Type 2 Diabetes More Common Among Low-Income Families

Diabetes Finger Blood Test
(Image credit: Jim Delillo | Dreamstime)

Being born into a low-income family may mean worse health later in life. Research has shown that those with low incomes are more likely to develop Type 2 diabetes than their richer peers, but the reason for this link has remained unclear.

Now, a new study finds that inflammation may be the key behind this connection, and that genetics plays a role.

"We've shown ... there might be a link going from socioeconomic status to inflammation, through gene regulation, and that finally leads to increased risk of diabetes," said lead author Silvia Stringhini, of the University Hospital of Lausanne in Switzerland.

Type 2 diabetes, which tends to develop in adults rather than children, occurs when body cells stop responding to insulin and become unable to use sugar in the blood.

The condition has been linked to excess weight and physical inactivity, but studies have shown that people who experienced socioeconomic adversity during their childhood tended to have a higher risk of developing this disease later in life, even when they didn't suffer from obesity and an unhealthy diet. Stringhini and her team wanted to determine why  childhood poverty would have such a far-reaching effect.

The researchers used data from the Whitehall II study, which tracked clinical and social information from more than 10,000 people in London between 1991 and 2009. Every six years, all participants took an oral glucose test, and the researchers tracked which people developed Type 2 diabetes. They also took blood samples to measure key inflammatory proteins in the blood. To gather socioeconomic data, the researchers asked participants their job title, how much education they had and their father's occupation. [How Inflammation Affects Your Health]

Participants who had overall low socioeconomic scores were almost twice as likely to develop Type 2 diabetes over the course of the study than those whose scores were high. Furthermore, people whose life trajectories either started or ended in a lower class had an increased risk of developing diabetes as adults.

While this finding may not be immediately surprising, Stringhini pointed out that typical diabetes risk factors, such as being overweight, physically inactive and eating poorly "explain about half of the socioeconomic status differences in the Type 2 diabetes," she said.

The other half was tied to inflammation, regardless of a person's weight or physical activity. People who had more disadvantaged lives overall had chronically higher levels of inflammatory proteins in their blood.

While obesity, lack of exercise, smoking and poor diet certainly contribute to chronic inflammation, the study points out that these lifestyle factors aren't the only culprits.

"The stress related to financial adversity — that of living in poor, unsafe and polluted neighborhoods, experiencing more stressful life events, or experiencing abuse and violence — [may contribute to] an exacerbated inflammatory responses in adult life," Stringhini said.

This discovery may point to new approaches to tackling the growing problem of Type 2 diabetes. "While this does not mean that we should stop trying to improve lifestyle behaviors in the most disadvantaged sections of society, we might try to recommend medications targeting directly inflammation," Stringhini said.

Other experts are not so sure. "Type 2 diabetes is a very complex disease," said Dr. Joel Zonszein, professor of clinical medicine at Albert Einstein College of Medicine in New York.
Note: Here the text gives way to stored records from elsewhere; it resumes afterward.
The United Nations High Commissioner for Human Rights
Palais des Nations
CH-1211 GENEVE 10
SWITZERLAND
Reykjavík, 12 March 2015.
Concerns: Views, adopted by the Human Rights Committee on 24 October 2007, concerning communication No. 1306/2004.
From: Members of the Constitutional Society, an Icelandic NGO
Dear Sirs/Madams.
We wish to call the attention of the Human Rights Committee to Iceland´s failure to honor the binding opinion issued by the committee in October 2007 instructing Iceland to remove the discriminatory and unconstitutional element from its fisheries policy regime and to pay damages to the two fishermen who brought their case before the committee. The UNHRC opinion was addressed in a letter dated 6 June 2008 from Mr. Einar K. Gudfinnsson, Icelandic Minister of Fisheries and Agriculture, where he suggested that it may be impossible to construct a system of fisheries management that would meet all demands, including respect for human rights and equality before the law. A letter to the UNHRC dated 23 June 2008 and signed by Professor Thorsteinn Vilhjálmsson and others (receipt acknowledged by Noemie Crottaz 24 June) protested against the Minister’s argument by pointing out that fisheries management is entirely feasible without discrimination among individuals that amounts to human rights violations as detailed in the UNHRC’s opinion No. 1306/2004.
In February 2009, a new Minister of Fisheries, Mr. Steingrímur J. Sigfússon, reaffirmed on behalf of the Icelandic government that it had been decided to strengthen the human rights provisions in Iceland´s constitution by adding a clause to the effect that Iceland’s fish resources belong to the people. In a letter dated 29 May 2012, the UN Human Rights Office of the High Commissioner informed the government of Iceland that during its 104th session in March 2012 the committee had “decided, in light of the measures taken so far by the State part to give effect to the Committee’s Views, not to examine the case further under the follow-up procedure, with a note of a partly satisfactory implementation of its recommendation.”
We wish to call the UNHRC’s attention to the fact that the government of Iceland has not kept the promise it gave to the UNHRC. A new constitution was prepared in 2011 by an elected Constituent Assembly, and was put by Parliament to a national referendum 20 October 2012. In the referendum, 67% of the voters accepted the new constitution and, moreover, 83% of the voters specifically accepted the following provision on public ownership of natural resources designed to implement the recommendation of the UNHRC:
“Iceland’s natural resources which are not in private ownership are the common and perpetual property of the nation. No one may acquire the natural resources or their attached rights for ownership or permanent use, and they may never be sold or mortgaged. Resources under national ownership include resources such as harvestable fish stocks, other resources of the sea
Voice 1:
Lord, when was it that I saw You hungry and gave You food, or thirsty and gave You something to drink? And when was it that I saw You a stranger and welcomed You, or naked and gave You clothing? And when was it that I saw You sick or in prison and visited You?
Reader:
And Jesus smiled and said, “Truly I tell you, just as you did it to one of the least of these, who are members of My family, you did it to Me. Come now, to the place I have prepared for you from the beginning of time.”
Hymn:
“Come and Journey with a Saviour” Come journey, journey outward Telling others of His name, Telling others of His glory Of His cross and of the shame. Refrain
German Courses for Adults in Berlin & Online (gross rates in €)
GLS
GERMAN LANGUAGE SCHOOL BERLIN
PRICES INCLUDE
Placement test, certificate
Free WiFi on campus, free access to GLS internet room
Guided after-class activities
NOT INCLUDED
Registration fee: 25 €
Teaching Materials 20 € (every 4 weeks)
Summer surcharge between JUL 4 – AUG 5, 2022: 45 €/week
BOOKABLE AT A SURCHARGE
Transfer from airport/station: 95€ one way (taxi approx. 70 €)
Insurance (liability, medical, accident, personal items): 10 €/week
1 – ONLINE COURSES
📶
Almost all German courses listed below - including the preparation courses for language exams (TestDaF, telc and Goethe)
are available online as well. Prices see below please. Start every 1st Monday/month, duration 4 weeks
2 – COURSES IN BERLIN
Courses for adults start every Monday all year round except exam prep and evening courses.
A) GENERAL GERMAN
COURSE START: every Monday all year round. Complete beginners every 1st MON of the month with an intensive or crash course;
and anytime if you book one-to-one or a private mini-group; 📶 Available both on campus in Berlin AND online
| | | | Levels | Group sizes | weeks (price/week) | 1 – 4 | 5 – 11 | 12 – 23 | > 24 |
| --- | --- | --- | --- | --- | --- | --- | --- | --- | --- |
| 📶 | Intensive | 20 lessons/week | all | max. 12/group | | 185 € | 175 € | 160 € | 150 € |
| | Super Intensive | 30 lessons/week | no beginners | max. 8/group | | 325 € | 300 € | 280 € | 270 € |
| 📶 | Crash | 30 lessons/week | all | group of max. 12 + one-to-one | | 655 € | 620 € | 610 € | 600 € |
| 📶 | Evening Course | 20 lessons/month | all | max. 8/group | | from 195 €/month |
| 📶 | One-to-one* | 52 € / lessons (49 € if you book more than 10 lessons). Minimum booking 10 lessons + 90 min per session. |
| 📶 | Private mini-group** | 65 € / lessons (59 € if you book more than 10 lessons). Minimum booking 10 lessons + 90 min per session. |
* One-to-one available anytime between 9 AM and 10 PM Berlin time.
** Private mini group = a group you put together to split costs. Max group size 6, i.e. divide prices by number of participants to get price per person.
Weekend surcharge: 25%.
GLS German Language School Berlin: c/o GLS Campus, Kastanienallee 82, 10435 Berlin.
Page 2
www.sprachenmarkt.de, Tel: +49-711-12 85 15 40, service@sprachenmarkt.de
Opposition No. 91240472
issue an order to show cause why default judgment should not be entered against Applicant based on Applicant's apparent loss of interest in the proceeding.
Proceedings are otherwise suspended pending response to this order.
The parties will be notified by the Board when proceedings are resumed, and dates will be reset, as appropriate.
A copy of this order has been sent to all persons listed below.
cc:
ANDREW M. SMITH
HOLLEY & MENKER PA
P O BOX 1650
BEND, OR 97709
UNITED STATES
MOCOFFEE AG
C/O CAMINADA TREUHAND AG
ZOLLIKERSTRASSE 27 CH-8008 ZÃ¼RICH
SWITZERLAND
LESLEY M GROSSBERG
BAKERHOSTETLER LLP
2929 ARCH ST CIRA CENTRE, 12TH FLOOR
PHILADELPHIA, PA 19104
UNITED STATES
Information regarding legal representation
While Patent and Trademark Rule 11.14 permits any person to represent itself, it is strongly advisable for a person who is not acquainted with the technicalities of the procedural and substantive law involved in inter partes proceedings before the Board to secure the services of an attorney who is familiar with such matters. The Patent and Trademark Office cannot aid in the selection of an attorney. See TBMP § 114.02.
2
"There is no question that it is an inflammation-based disease," Zonszein said. But, he cautioned that the analysis of the data in the new study was not definitive enough to conclude that inflammation was a cause of Type 2 diabetes. "There is an interrelationship, but I don't believe it's a cause-and-effect relationship."

More research is needed to determine the role of inflammation in Type 2 diabetes, he said.

The study is published today (July 2) in the journal PLoS Medicine.